**Work order:**
Text in the records must be reproduced exactly, and pictures must be skipped.

(Records from a collection)
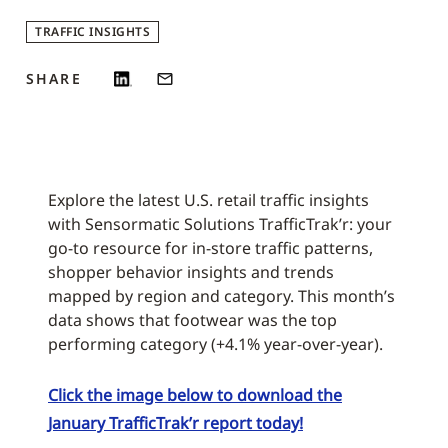
TRAFFIC INSIGHTS
SHARE
Explore the latest U.S. retail traffic insights
with Sensormatic Solutions TrafficTrak’r: your
go-to resource for in-store traffic patterns,
shopper behavior insights and trends
mapped by region and category. This month’s
data shows that footwear was the top
performing category (+4.1% year-over-year).
Click the image below to download the
January TrafficTrak’r report today!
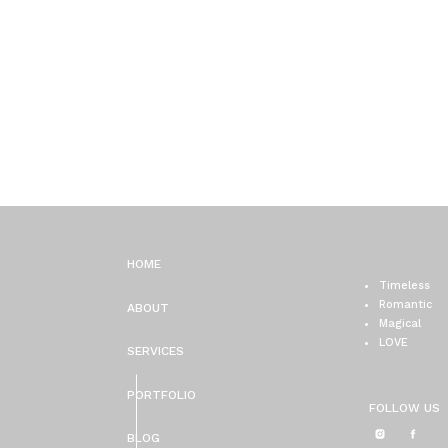
HOME
Timeless
Romantic
ABOUT
Magical
LOVE
SERVICES
PORTFOLIO
FOLLOW US
BLOG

**Solution for this exercise:**
TRAFFIC INSIGHTS
SHARE
Explore the latest U.S. retail traffic insights
with Sensormatic Solutions TrafficTrak’r: your
go-to resource for in-store traffic patterns,
shopper behavior insights and trends
mapped by region and category. This month’s
data shows that footwear was the top
performing category (+4.1% year-over-year).
Click the image below to download the
January TrafficTrak’r report today!
HOME
Timeless
Romantic
ABOUT
Magical
LOVE
SERVICES
PORTFOLIO
FOLLOW US
BLOG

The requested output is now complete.